Hashing
Today I spent some time thinking about hashing in SymPy. Hashing is a central part of sympy and is implemented in the core. Now you might be thinking why is hashing so important in a CAS (Computer Algebra System) ... I'll try to explain: when you do things like "x+1 == 1+x" actualy you are comparing the hashes of these two objects (1+x and x+1). Now you might be wondering why does this return True and not False, because obviously these two expressions (x+1 and 1+x) are different so their hash should be different. The answer is because first the expressions is evaluated and the hashed, so the path that these objects follow is: x+1 -> evaluated -> 1+x -> hashed -> returns an int, and on the other side x+1 -> evaluated -> x+1 -> hashed -> returns an int. Now these two int's are equal, so we say that the two objects are equal. Now before revision 803, we had a .hash() method on every single class that inherits from Basic, which was really cumbersome, so I submitted a patch that implemented a generic .hash() method based on the string representation in class Basic, so all you have to do now is inherit from Basic and you'll get a hashing method that 'just works' across sympy. But unfortunately, it has some drawbacks:
- it isn't very strong
- it's a bit slower (like a 5%)
- It doesn't scale (neither did the previous algorithm)
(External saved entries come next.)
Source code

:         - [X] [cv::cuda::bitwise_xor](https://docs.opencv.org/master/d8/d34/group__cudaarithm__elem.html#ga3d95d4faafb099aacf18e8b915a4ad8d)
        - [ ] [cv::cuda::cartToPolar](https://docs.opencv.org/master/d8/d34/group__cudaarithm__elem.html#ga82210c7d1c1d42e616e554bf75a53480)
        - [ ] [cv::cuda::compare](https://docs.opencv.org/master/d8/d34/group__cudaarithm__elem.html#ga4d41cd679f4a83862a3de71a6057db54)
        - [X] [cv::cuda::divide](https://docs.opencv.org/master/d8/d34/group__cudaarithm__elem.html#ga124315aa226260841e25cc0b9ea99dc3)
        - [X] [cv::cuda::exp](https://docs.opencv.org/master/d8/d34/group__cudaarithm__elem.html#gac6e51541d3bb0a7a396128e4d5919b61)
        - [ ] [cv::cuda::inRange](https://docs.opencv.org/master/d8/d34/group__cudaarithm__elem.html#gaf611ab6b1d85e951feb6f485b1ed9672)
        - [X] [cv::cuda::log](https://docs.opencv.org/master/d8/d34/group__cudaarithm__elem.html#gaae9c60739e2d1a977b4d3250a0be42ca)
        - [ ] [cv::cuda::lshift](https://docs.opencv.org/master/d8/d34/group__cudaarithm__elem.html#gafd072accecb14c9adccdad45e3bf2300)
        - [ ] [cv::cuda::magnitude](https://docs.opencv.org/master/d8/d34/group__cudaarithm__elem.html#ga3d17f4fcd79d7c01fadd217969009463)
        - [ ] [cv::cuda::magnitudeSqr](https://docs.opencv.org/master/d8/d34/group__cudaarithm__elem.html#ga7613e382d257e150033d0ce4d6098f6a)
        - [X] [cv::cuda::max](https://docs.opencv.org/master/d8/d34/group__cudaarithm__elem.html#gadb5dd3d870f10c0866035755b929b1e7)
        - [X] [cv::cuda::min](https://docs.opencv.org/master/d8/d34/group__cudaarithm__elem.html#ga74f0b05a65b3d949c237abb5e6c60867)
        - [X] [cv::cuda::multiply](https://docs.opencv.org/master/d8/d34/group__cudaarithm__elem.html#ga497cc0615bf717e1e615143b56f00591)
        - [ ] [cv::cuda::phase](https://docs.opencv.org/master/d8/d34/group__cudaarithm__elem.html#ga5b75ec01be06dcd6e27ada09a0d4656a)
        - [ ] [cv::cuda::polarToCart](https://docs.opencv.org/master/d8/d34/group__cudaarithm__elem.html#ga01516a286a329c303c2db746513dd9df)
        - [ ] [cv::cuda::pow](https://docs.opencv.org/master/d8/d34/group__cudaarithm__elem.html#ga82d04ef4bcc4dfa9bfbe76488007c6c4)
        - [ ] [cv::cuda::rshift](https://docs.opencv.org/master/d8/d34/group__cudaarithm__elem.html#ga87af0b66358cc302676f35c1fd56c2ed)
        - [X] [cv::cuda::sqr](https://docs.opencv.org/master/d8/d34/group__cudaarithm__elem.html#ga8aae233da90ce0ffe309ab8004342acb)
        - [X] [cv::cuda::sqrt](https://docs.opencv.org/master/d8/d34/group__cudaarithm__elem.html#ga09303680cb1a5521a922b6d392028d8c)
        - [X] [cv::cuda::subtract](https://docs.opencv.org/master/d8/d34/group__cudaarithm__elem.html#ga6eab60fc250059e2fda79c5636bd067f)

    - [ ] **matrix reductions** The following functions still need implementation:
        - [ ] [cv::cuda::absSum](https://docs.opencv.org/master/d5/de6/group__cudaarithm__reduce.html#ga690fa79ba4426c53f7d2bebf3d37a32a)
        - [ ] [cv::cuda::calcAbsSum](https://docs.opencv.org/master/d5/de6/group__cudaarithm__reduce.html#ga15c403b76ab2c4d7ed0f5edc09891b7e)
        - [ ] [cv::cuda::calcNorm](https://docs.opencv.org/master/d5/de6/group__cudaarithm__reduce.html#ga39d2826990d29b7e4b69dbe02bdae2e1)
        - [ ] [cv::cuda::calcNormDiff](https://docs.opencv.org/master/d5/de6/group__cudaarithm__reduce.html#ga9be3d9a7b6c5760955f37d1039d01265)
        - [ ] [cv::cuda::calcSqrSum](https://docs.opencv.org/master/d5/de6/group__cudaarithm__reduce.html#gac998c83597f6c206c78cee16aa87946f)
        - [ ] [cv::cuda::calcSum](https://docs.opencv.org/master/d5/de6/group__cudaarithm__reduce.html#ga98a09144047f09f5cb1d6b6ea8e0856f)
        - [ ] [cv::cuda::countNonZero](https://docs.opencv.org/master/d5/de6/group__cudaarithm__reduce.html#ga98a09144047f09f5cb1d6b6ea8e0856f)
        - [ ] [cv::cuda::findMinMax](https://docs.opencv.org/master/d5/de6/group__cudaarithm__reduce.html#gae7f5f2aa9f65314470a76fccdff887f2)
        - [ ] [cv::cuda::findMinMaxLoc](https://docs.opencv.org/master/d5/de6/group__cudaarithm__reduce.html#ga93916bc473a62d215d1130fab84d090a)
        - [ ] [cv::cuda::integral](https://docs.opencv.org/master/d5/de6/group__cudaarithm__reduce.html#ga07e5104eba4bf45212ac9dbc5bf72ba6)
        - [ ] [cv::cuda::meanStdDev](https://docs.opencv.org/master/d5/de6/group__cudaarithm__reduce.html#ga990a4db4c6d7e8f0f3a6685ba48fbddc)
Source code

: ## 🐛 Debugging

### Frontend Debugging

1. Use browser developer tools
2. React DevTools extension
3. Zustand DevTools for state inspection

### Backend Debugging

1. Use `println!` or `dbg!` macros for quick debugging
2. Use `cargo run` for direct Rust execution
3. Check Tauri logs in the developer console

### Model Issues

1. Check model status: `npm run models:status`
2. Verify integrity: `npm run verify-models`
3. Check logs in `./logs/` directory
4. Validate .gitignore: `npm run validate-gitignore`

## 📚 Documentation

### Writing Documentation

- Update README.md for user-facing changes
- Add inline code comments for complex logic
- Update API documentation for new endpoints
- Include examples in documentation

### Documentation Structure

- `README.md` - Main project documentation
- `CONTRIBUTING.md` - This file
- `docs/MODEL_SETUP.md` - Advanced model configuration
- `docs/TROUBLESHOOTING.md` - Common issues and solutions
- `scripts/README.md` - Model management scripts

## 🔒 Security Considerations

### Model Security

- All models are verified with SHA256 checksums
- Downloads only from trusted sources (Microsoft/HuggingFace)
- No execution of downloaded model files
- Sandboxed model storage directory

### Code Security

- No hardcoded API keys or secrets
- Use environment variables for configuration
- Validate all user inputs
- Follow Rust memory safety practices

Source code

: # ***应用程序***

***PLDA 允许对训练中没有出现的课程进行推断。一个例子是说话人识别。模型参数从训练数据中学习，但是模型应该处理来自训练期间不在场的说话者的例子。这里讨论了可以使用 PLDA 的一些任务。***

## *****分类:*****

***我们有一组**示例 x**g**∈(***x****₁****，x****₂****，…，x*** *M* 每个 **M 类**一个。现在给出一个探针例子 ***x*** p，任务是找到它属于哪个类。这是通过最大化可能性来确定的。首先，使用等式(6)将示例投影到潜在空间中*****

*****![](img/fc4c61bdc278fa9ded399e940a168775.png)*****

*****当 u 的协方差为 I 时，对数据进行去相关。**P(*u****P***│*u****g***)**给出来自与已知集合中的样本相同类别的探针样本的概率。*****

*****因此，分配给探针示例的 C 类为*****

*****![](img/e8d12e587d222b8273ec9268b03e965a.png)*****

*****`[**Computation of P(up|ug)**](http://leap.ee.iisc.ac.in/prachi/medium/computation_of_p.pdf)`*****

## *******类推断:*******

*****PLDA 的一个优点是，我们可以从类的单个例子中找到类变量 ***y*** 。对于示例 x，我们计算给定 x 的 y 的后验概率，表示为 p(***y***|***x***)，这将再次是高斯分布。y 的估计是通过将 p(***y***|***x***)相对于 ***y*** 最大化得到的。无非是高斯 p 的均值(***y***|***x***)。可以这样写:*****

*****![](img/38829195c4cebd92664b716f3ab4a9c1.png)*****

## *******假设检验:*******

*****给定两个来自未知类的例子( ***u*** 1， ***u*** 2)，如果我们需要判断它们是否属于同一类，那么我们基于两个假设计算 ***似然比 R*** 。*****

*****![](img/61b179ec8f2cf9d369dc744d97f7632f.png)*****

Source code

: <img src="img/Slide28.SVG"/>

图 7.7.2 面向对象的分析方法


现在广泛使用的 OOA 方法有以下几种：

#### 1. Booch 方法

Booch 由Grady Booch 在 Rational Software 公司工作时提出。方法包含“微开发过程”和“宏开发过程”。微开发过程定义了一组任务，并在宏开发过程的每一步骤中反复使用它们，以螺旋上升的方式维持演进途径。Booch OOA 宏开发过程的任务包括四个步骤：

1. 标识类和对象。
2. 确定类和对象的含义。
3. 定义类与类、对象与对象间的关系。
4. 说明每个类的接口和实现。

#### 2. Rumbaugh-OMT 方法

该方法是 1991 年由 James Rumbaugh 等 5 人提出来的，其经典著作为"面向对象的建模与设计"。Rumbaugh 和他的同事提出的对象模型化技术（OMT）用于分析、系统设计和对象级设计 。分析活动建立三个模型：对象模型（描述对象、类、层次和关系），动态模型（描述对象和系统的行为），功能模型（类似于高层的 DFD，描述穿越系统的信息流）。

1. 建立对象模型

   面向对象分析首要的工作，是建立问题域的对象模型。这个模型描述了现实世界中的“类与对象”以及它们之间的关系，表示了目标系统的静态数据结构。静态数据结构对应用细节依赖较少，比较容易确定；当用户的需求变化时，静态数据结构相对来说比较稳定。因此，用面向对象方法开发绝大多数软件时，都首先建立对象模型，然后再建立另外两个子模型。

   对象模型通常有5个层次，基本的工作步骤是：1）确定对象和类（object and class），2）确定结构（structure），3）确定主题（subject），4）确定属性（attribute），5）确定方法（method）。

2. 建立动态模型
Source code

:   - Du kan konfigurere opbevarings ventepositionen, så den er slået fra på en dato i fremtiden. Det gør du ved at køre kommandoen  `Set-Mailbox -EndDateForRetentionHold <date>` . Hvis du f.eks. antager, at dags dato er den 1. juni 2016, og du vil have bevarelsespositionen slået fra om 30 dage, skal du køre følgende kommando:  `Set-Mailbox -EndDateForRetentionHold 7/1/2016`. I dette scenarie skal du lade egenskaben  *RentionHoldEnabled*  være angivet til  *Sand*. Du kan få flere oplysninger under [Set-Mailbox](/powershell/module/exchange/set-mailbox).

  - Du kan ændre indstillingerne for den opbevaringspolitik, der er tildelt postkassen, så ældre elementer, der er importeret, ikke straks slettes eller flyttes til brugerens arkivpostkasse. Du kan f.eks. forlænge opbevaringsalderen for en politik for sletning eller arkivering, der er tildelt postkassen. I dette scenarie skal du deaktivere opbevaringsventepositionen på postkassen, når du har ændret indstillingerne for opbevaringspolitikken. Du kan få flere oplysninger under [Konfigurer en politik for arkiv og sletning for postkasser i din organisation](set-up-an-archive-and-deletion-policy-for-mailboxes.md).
The two first are can be easily corrected, but the third one is a bit more difficult to solve, due to way Add.eval() and Mul.eval() work. I'll put an example: the following code
In [7]: f = 0 In [8]: for i in range(1, 100): ... f += x**i
(executed from isympy) creates a polynomial with 100 terms, and takes 7 seconds to execute in my 2.0Ghz AMD. The answer to this slowness might be in the fact that each time you add a term to f, f is completely re-evaluated, re-ordered, and re-hashed (and not updated, which should be much faster). In fact, the time involved to sum more terms grows exponentially, to the point that trying to create a polynomial in 1000 variables takes at least 10 minutes (i just stopped it beyond that point). For more info, see issue 52. That was all for now (my first post in English!), must go to sleep, tomorrow we play with my band in jail (it is not a joke, we play for some non-profit organization)